_EXERCISE GOAL_
Word for word, copy the records and drop the pictures.
>>>
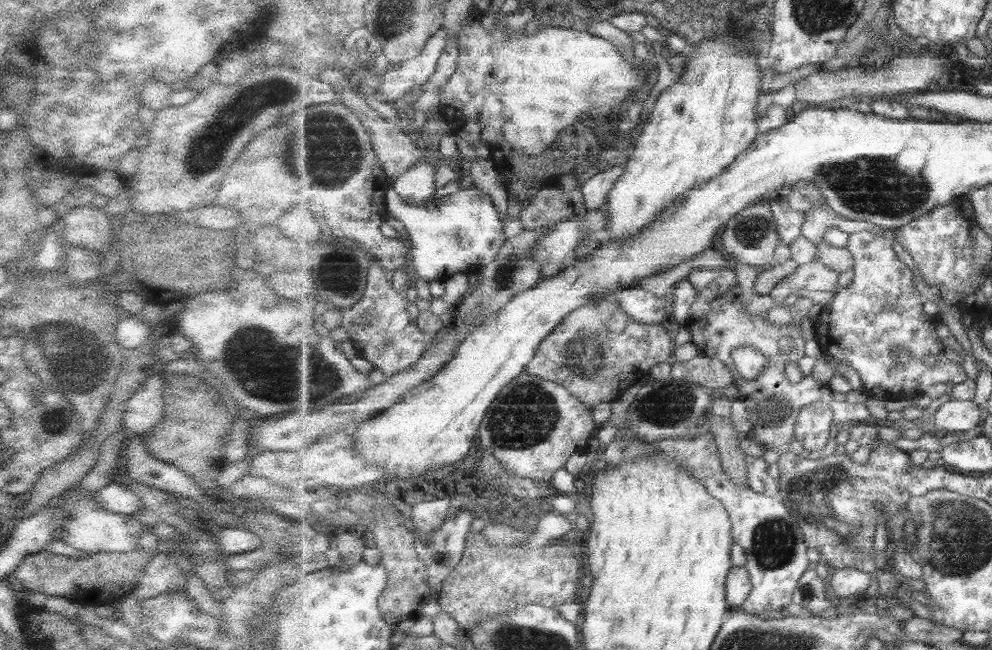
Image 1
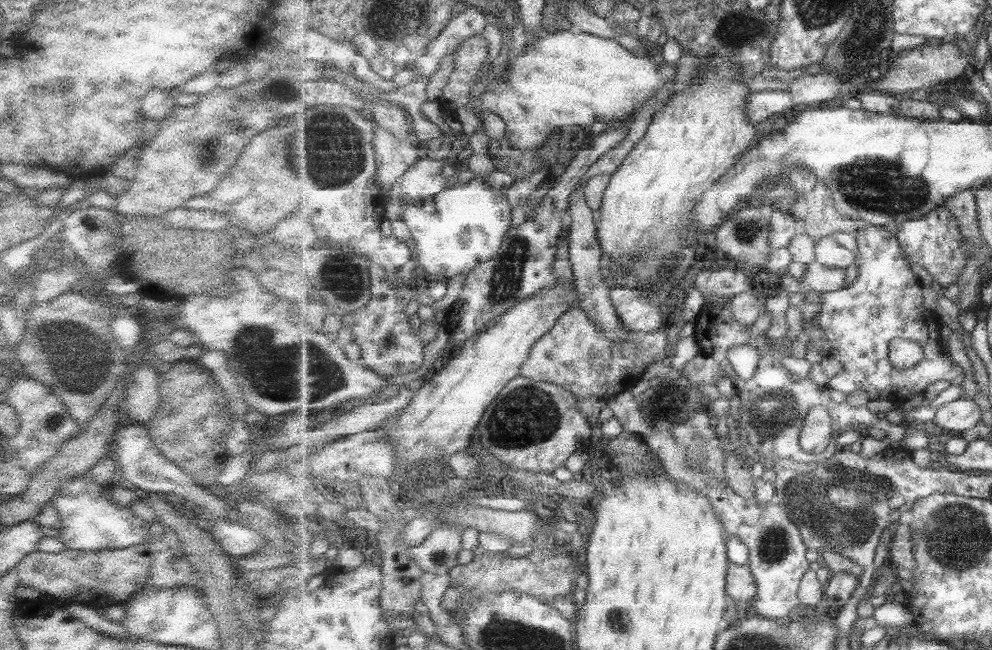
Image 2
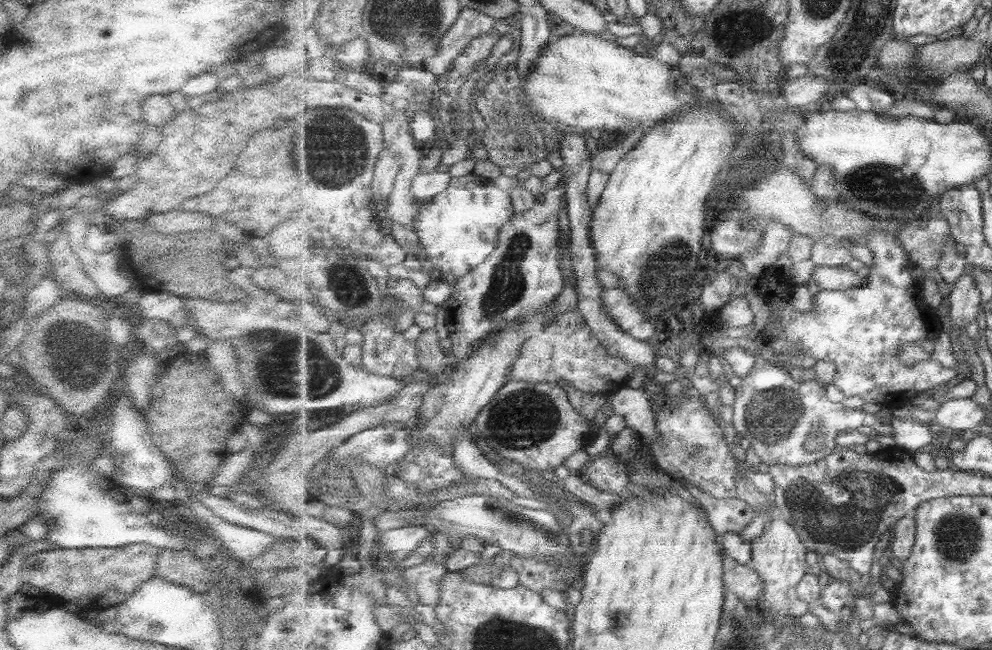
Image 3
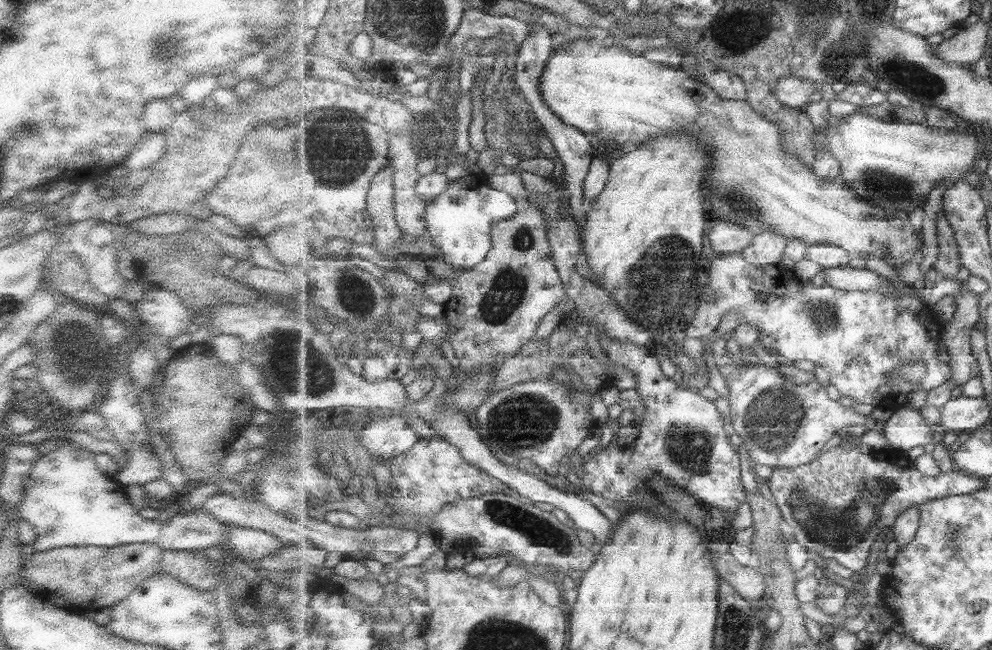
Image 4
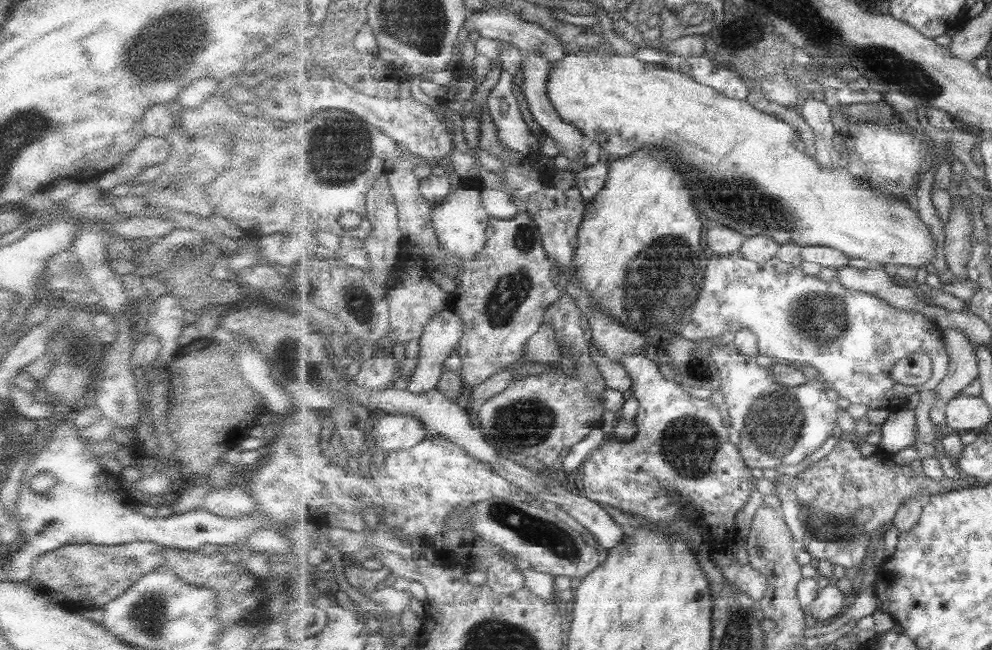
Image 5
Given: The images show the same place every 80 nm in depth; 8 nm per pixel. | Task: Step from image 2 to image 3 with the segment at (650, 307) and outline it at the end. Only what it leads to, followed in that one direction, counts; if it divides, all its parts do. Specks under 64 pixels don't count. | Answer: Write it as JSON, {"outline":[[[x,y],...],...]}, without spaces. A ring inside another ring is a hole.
<<<
_YOUR RESPONSE_
Image 1
Image 2
Image 3
Image 4
Image 5
Given: The images show the same place every 80 nm in depth; 8 nm per pixel. | Task: Step from image 2 to image 3 with the segment at (650, 307) and outline it at the end. Only what it leads to, followed in that one direction, counts; if it divides, all its parts do. Specks under 64 pixels don't count. | Answer: Write it as JSON, {"outline":[[[x,y],...],...]}, without spaces. A ring inside another ring is a hole.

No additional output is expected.